● **Task description**:
For the listing below, give the number of lines in which "informações" occurs. Add nothing.

● **Data extracts**:
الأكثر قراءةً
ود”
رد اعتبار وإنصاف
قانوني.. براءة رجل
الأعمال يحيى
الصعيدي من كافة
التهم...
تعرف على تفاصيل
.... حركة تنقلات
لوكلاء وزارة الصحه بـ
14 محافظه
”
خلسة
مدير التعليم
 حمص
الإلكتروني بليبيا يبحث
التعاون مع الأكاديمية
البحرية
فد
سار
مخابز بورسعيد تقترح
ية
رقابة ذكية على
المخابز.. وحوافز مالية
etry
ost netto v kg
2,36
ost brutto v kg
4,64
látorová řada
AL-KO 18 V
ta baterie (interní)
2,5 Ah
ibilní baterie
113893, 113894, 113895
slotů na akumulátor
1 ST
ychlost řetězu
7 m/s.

--

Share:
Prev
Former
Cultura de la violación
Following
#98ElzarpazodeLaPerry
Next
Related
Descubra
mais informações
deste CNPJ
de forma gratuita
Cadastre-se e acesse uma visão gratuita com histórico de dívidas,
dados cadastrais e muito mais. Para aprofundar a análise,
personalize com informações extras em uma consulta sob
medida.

● **Your solution**:
2